The fruit of a long collaboration and friendship, a friend in the biking community designed and built this bike for my specific purposes. It is a light-weight, fixed gear hybrid. Later other friends improved upon my system for carrying my crutches, two sheaths made of PVC pipe were fashioned one night at Community Supported Brew.

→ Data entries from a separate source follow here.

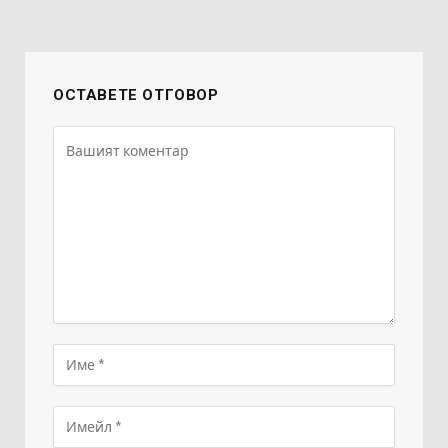
ОСТАВЕТЕ ОТГОВОР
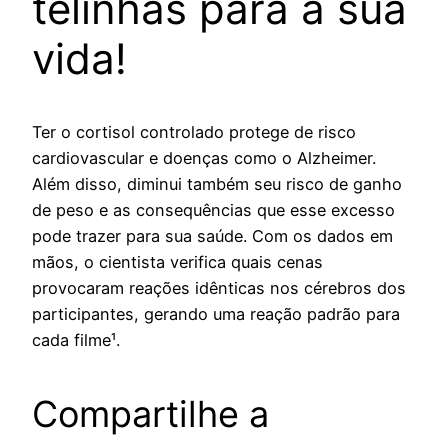
telinhas para a sua
vida!
Ter o cortisol controlado protege de risco
cardiovascular e doenças como o Alzheimer.
Além disso, diminui também seu risco de ganho
de peso e as consequências que esse excesso
pode trazer para sua saúde. Com os dados em
mãos, o cientista verifica quais cenas
provocaram reações idênticas nos cérebros dos
participantes, gerando uma reação padrão para
cada filme¹.
Compartilhe a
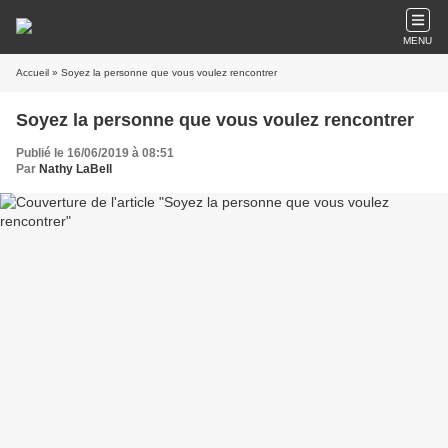
MENU
Accueil
» Soyez la personne que vous voulez rencontrer
Soyez la personne que vous voulez rencontrer
Publié le 16/06/2019 à 08:51
Par
Nathy LaBell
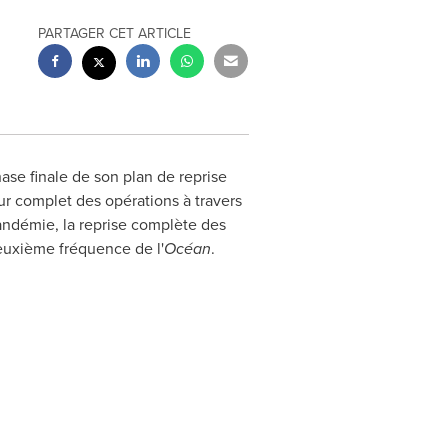
PARTAGER CET ARTICLE
ase finale de son plan de reprise
ur complet des opérations à travers
 pandémie, la reprise complète des
euxième fréquence de l'
Océan
.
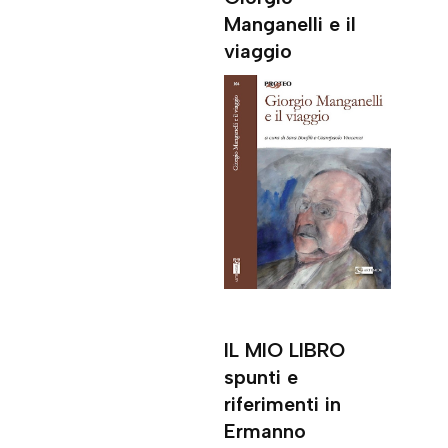
Manganelli e il
viaggio
IL MIO LIBRO
spunti e
riferimenti in
Ermanno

I organize with Bike Swarm, the Valkyries, Rising Tide, National Lawyers Guild, Trans and/or Women Action Collective and Food Not Bombs. Biking gave me hope in my darkest days, and was the only familiar physical activity at a time when everyday actions, such as showering, using the bathroom, getting from point A to B, were unfamiliar and utterly challenging. I've participated in many rides including Midnight Mystery Rides (a grueling all night ride with few women and even fewer disabled folks), bike swarm actions, and pedapalooza rides. I helped organize and revive the women and/or trans caucus of Bike Swarm, the Valkyries. We organized a Smash the Patriarchy ride in response to Aaron Mesh's Willamette Weeks article and as a reclamation of space in a cis male dominated bike community. The community had become entrenched in patriarchy, and nearly two dozen call outs on one individual's pervasive sexual assault and abuse brought these issues to the forefront, as well as encouraged a cascade of similar call outs in the radical community. This ride provided a powerful glimpse into what an inclusive biking community felt and looked like, and a women and/or trans vanguard emerged within the biking community.
I've provided support for folks organizing with Don't Shoot by scouting, corking, Legal Observing and doing on-site media for numerous demos and rallies, and it was my bike which enabled me to participate in these roles and marches to begin with. It is physically impossible for me to keep up with a fast paced, all weather and terrain march on crutches. Crutches wreaks havoc on my wrists and obliterate any ability to carry simple everyday objects. Due to my short amputation I've been undergoing fittings for a prosthetic leg for the past year and a half and must rely only on crutches until it's completion. My bike is absolutely central to my participation. Much of the organizing I just described hinged on my relationship with my bike. Having a bike and having the ability to bike is something deeply important to me.